Date of Award

Summer 8-12-2022

Level of Access Assigned by Author

Open-Access Thesis

Degree Name

Master of Science in Biomedical Engineering


Biomedical Sciences


Michael Mason

Second Committee Member

Deborah Bouchard

Third Committee Member

Karissa Tilbury


Aquaculture is a large part of the food production sector which is greatly expanding. One of the largest losses in aquaculture is due to pathogens. Current solutions for protecting farmed finfish from pathogens can be very expensive with variable efficiency. Current disease prevention strategies include vaccination.

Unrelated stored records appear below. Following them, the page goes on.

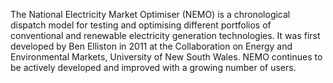 The National Electricity Market Optimiser (NEMO) is a chronological dispatch model for testing and optimising different portfolios of conventional and renewable electricity generation technologies. It was first developed by Ben Elliston in 2011 at the Collaboration on Energy and Environmental Markets, University of New South Wales. NEMO continues to be actively developed and improved with a growing number of users.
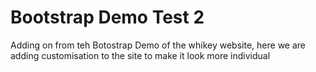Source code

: # Bootstrap Demo Test 2

Adding on from teh Botostrap Demo of the whikey website,
here we are adding customisation to the site to make it look more individual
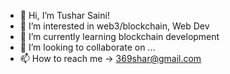 - 👋 Hi, I’m Tushar Saini!
- 👀 I’m interested in web3/blockchain, Web Dev
- 🌱 I’m currently learning blockchain development
- 💞️ I’m looking to collaborate on ...
- 📫 How to reach me -> 369shar@gmail.com

<!---
369-shar-block/369-shar-block is a ✨ special ✨ repository because its `README.md` (this file) appears on your GitHub profile.
You can click the Preview link to take a look at your changes.
--->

Types of vaccines include immersion vaccines, feed vaccines, and injectable vaccines. The most popular solution is oil-based injectable vaccines due to its protection. However, the oil-based adjuvant used in most of these formulations causes adverse reactions in the fish including reduced growth. These vaccines require multiple administrations throughout the fish’s lifetime causing unwanted handling stress and additional labor costs. Preliminary trials show that cellulose nanomaterials cause minimal adverse reactions when injected into salmon and does not significantly affect their growth. The goal of this research was to create an adjuvant from cellulose nanomaterials which would increase bacterin efficacy while avoiding harmful side effects. A prolonged release formulation was also desirable, obviating the need for multiple vaccinations. Additionally, hydrogels have been used for a wide variety of applications including drug delivery, making them an attractive aquatic vaccine adjuvant. Cellulose nanomaterials were decided as the polymer to make up the hydrogel matrix due to their biocompatibility, sustainability, high tunability, high abundance, low cost. The development of the hydrogel formulation, modifying the hydrogel for easier delivery into the salmon, measuring the diffusive properties of the hydrogel, and in vivo testing of the hydrogel for analysis of delivery methods and reactions to the formulation are described in this research.